Risky bet on building traffic

Chen, born in 1984, began online gaming when he was in the fifth grade and dropped out of college as a freshman to set up the gaming platform “ZMR”, which was bought by Shanda Games for 4 million yuan. He made his first fortune at the age of just 25.

In 2010 Chen bought AcFun, the first Chinese website specializing in so-called ACGN content, related to anime, comics, games and novels. Four years later he spotted the live-streaming trend, hiving off the site’s live-streaming arm as “DouYu TV”, and gained an investment from Tencent (0700.HK).

The company went public on the Nasdaq in 2019, raising about $890 million. At that point Chen was still only 35 years old, with a net worth of 2.5 billion yuan, landing him on the 2019 Hurun Rich List. The following year he ranked 34th on a rich list for self-made men and women born after 1980, becoming a role model for many young people with his wealth of 5.5 billion yuan.

However, under pressure from up-and-coming rivals such as Huya (HUYA.US), Kuaishou (1024.HK), Bilibili (BILI.US; 9626.HK) and TikTok, Chen’s company went all out to boost traffic. In the process, it ended up being named and shamed by the authorities, who ordered DouYu to clean up pornographic and other unsavory content on its platform.

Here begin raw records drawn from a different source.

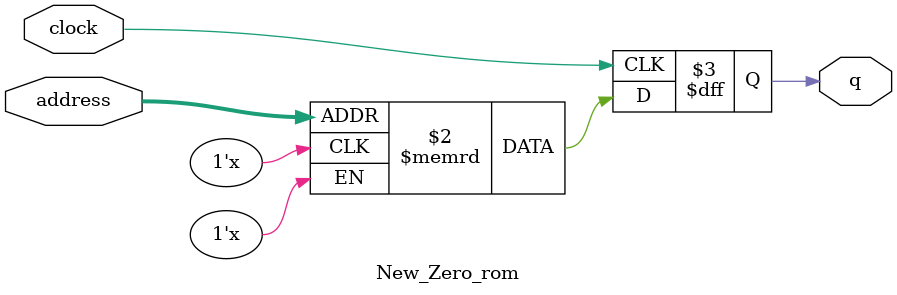
<source format=sv>
module New_Zero_rom (
	input logic clock,
	input logic [7:0] address,
	output logic [0:0] q
);

logic [0:0] memory [0:195] /* synthesis ram_init_file = "./New_Zero/New_Zero.mif" */;

always_ff @ (posedge clock) begin
	q <= memory[address];
end

endmodule

</source>
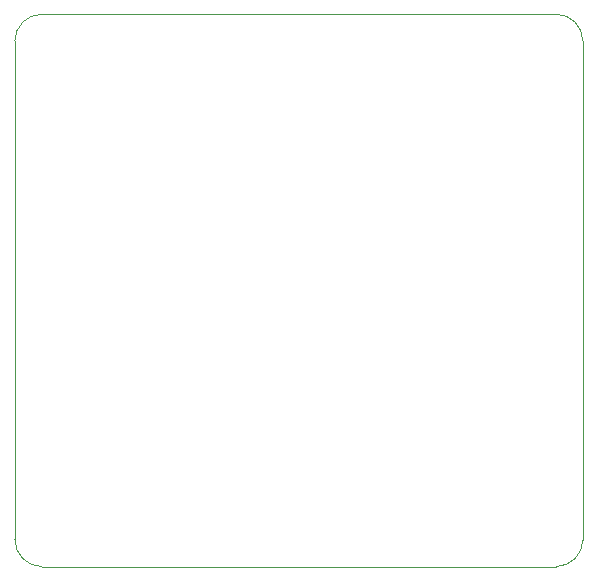
<source format=gbr>
%TF.GenerationSoftware,KiCad,Pcbnew,(6.0.7)*%
%TF.CreationDate,2022-09-15T14:24:46+02:00*%
%TF.ProjectId,rp2040-keypad,72703230-3430-42d6-9b65-797061642e6b,rev?*%
%TF.SameCoordinates,Original*%
%TF.FileFunction,Profile,NP*%
%FSLAX46Y46*%
G04 Gerber Fmt 4.6, Leading zero omitted, Abs format (unit mm)*
G04 Created by KiCad (PCBNEW (6.0.7)) date 2022-09-15 14:24:46*
%MOMM*%
%LPD*%
G01*
G04 APERTURE LIST*
%TA.AperFunction,Profile*%
%ADD10C,0.100000*%
%TD*%
G04 APERTURE END LIST*
D10*
X183800000Y-60050000D02*
X183800000Y-102275000D01*
X181550000Y-104525000D02*
G75*
G03*
X183800000Y-102275000I-50600J2300600D01*
G01*
X183800000Y-60050000D02*
G75*
G03*
X181500000Y-57750000I-2300000J0D01*
G01*
X138000000Y-57750000D02*
X181500000Y-57750000D01*
X135700000Y-60050000D02*
X135700000Y-102225000D01*
X138000000Y-104525000D02*
X181550000Y-104525000D01*
X135700000Y-102225000D02*
G75*
G03*
X138000000Y-104525000I2300000J0D01*
G01*
X138000000Y-57750000D02*
G75*
G03*
X135700000Y-60050000I0J-2300000D01*
G01*
M02*

</source>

With competition intensifying, DouYu’s revenues have declined, falling from 9.6 billion yuan in 2020 to 9.1 billion yuan a year later, and shrinking further to 7.1 billion yuan in 2022. The platform was mired in the red until drastic cost cuts helped it to achieve profits for three consecutive quarters. In the second quarter to the end of June, DouYu’s non-GAAP net profit more than doubled to 61.4 million yuan, according to earnings figures released in August.

In 2020, Huya and DouYu had considered joining forces under a Tencent-brokered deal to better compete with platforms such as TikTok. Huya would have acquired DouYu via a share exchange, but all the efforts fizzled out in the face of anti-trust concerns.

The U.S. listing created a stock market star, but DouYu fell back to earth with a bump. As of Nov. 25, its market value was only about $285 million, with around 92% of its initial $3.7 billion valuation wiped out. Events took a darker turn for investors on Oct. 25 when the company issued a statement noting that its stock price had been below $1 for 30 consecutive trading days. If the share price fails to break back above $1 before April 22 next year the company could face the risk of delisting. The arrest of DouYu’s founder will make a recovery even more difficult.